→ **Textauszug**:
BLAULICHT

Flossen nach der Reichshofer Bluttat 20.000 Euro Schweigegeld?

pn; 21.05.2025, 16:25 Uhr
Foto: Peter Notbohm ---- Ein 28-Jähriger aus Bulgarien und ein 25-jähriger Gummersbacher - hier mit ihren Rechtsanwälten Sarah Hemmes, Andreas Muthmann und Anna Winand - müssen sich vor dem Landgericht Bonn wegen versuchten Mordes verantworten.
BLAULICHT

Flossen nach der Reichshofer Bluttat 20.000 Euro Schweigegeld?

pn; 21.05.2025, 16:25 Uhr
Reichshof – Im Prozess wegen versuchten Mordes hat am Mittwoch das Opfer ausgesagt – Einer der Angeklagten bat vor Gericht um Entschuldigung.

Von Peter Notbohm

 

Es ist ein ungeheuerlicher Verdacht: Hassan P., das Opfer des lebensgefährlichen Messerangriffs in Reichshof-Brüchermühle (OA berichtete), könnte von der Familie eines der Angeklagten 20.000 Euro Schweigegeld versprochen bekommen haben, wenn es vor Gericht zugunsten von Saad J. (Anm.d.Red.: Alle Namen geändert), einem der beiden Angeklagten, aussagt.

 

Der Vorsitzende Richter Klaus Reinhoff bohrte am Dienstag, am dritten Verhandlungstag am Landgericht Bonn, aufgrund der im Raum stehenden Vorwürfe jedenfalls minutenlang beim 36-jährigen Reichshofer nach, warum seine gerichtliche Aussage derart von seiner polizeilichen Version abwich, biss dabei aber auf Granit. Als „total komisch“ und „ein bisschen schräg“, bezeichnete der Vorsitzende die Aussagen des Opfers.

 

Denn nach der neuen Version könnte sich der Mordvorwurf gegen den Gummersbacher Saad J. in Luft auflösen. Insgesamt 17-mal soll Esat I. (28), ein in Bulgarien lebender Syrer, in der Nacht vom 24. auf den 25. Oktober des vergangenen Jahres auf den 36-Jährigen mit einem Taschenmesser mit einer acht Zentimeter langen Klinge eingestochen haben. Saad J. soll ihn dabei festgehalten haben.

→ **Vorliegende Daten**:
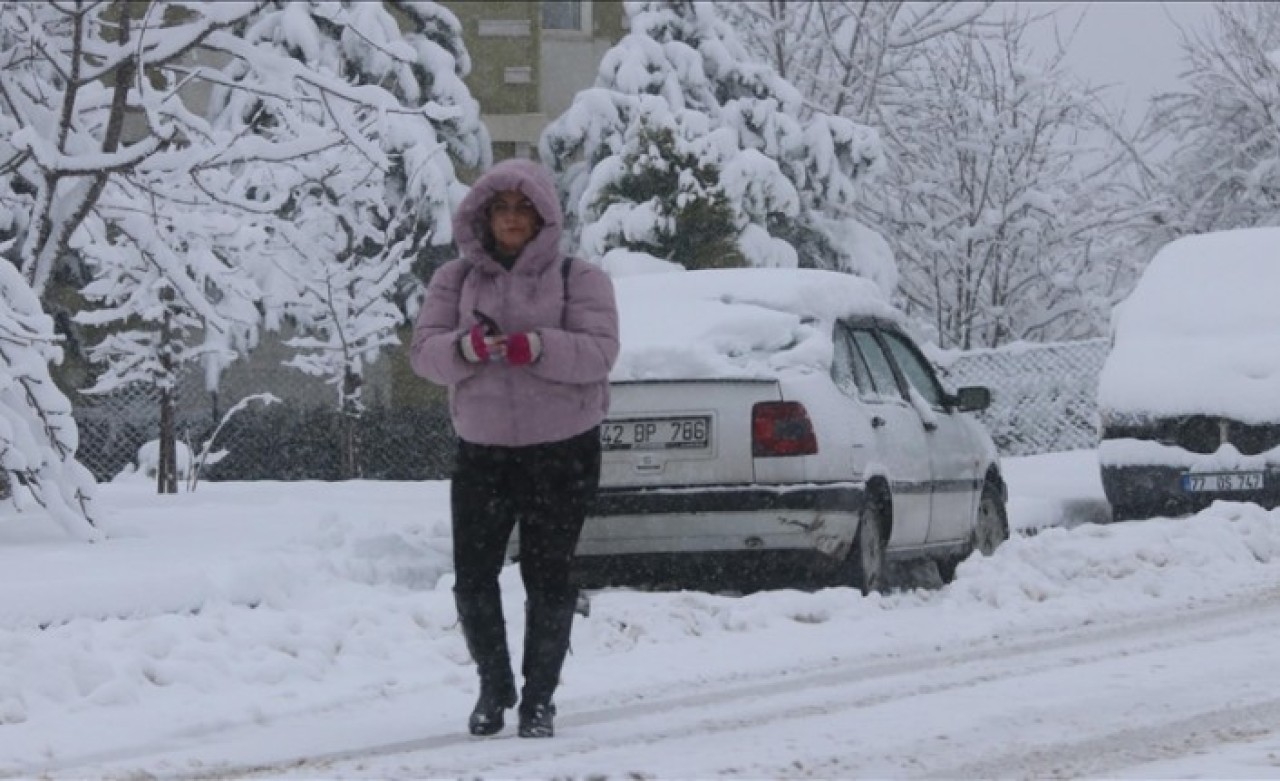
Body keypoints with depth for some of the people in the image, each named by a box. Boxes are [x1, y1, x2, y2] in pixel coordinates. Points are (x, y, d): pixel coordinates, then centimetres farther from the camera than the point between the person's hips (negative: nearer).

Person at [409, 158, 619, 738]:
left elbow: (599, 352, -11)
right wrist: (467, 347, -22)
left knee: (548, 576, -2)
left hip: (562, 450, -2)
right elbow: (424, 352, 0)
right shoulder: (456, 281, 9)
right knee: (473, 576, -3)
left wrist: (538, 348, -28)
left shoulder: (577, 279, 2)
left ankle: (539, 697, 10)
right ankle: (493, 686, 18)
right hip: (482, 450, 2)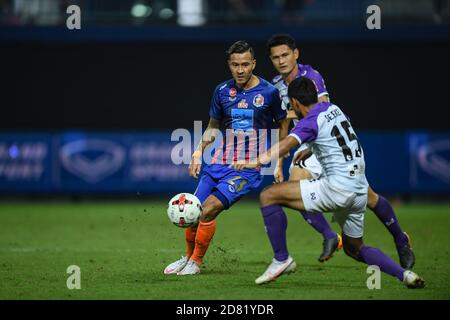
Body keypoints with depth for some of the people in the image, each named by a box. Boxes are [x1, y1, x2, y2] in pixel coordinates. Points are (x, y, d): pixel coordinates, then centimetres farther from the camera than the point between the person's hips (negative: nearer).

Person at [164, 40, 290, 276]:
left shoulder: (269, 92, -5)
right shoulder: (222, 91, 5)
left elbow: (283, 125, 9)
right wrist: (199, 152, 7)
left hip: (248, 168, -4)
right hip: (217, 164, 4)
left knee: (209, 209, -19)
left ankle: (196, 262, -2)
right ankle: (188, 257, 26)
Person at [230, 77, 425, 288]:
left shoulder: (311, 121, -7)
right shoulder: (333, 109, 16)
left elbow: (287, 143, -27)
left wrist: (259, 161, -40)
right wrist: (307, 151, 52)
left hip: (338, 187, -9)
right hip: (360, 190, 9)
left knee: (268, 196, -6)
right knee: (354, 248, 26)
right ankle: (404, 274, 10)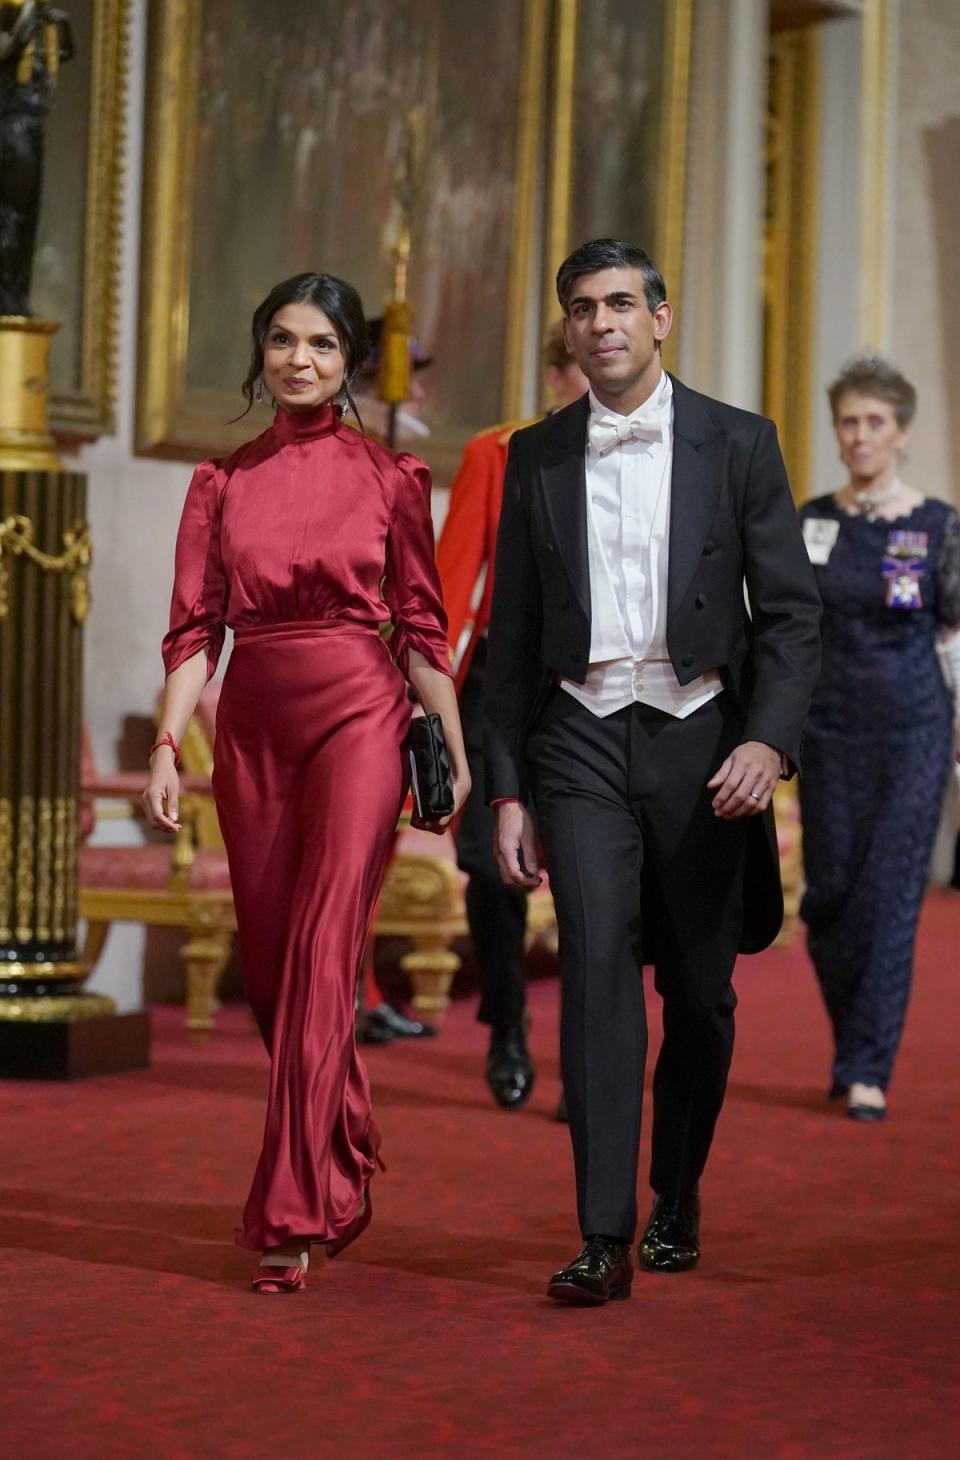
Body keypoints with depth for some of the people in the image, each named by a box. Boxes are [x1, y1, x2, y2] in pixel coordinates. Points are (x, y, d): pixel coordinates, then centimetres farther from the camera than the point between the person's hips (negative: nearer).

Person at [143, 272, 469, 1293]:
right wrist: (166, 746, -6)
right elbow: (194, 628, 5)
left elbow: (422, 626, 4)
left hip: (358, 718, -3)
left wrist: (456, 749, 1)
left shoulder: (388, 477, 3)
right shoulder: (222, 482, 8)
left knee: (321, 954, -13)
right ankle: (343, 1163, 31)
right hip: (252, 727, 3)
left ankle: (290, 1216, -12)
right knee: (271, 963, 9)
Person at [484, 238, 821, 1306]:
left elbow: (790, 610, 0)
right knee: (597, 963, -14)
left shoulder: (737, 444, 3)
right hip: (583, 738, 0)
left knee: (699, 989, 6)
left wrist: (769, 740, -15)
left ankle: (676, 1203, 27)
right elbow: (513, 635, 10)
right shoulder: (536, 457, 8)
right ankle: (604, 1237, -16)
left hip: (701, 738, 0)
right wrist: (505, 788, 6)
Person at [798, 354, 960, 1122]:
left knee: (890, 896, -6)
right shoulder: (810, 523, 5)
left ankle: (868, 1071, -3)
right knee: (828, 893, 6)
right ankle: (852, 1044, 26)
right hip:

→ **Aufgabenstellung**:
Führen Sie den Bericht über den Prozess zum Messerangriff in Reichshof im Anschluss an seinen letzten Satz weiter.

→ **Antwort**:
 

Ein Stich verletzte Hassan P.  am Hals, verfehlte die Hauptschlagader dabei nur um einen Zentimeter. Ein weiterer Stich am Rücken durchdrang die Lunge, in die knapp anderthalb Liter Blut liefen. Nur eine Notoperation rettete den Mann. Rechtsmedizinerin Prof. Dr. Sibylle Banaschak, die am Dienstag ebenfalls aussagte, sprach von einer „akut lebensgefährlichen Verletzung“.

 

Hassan P. berichtete nun vor Gericht allerdings eine deutlich abweichende Version der Geschehnisse. Demnach sei er von der Nachtschicht nach Hause gekommen. Vor seinem Haus habe er die beiden Angeklagten gesehen und aus Sorge vor Einbrechern gefragt, wer sie seien. Die Situation sei von Anfang an angespannt gewesen. Esat I. habe dann in seine Tasche gegriffen, „weshalb ich schon Schlimmes vermutet habe“, so das Opfer. Gegenüber der Polizei hatte Hassan P. noch ausgesagt, dass er glaubte, der Mann würde nur einen Haustürschlüssel herausholen.

 

Saad J. habe ihn zunächst am Arm gepackt, ihn habe er aber schnell wegstoßen können. Anschließend habe er von dem Gummersbacher noch einen Schlag gegen das linke Auge versetzt bekommen, weshalb er kaum noch etwas gesehen habe. Mehr habe der zweite Angeklagte dann aber nicht mehr getan, so das Opfer: „Er rief ‚ich weiß, wer du bist‘ und ist dann in zwei Meter Entfernung stehen geblieben“. Der Konflikt verlagerte sich vom Parkplatz der Häuser in Richtung einer der beiden Eingangstüren. Die Messerstiche und weiteren Schläge seien anschließend nur noch durch Esat I. erfolgt.

 

Bei der Polizei hatte das noch ganz anders geklungen, wie am Dienstag auch zwei Beamte der Kriminalpolizei Köln bestätigten, die das Opfer im Krankenhaus mehrfach befragt hatten. Auch der Nachbar, der Hassan P. zu Hilfe geeilt war und erste Hilfe geleistet hatte, hatte am zweiten Verhandlungstag ausgesagt, dass er drei Personen beisammenstehen gesehen habe, als er mit einem Baseballschläger in der Hand in Richtung der Messerstecherei gelaufen sei.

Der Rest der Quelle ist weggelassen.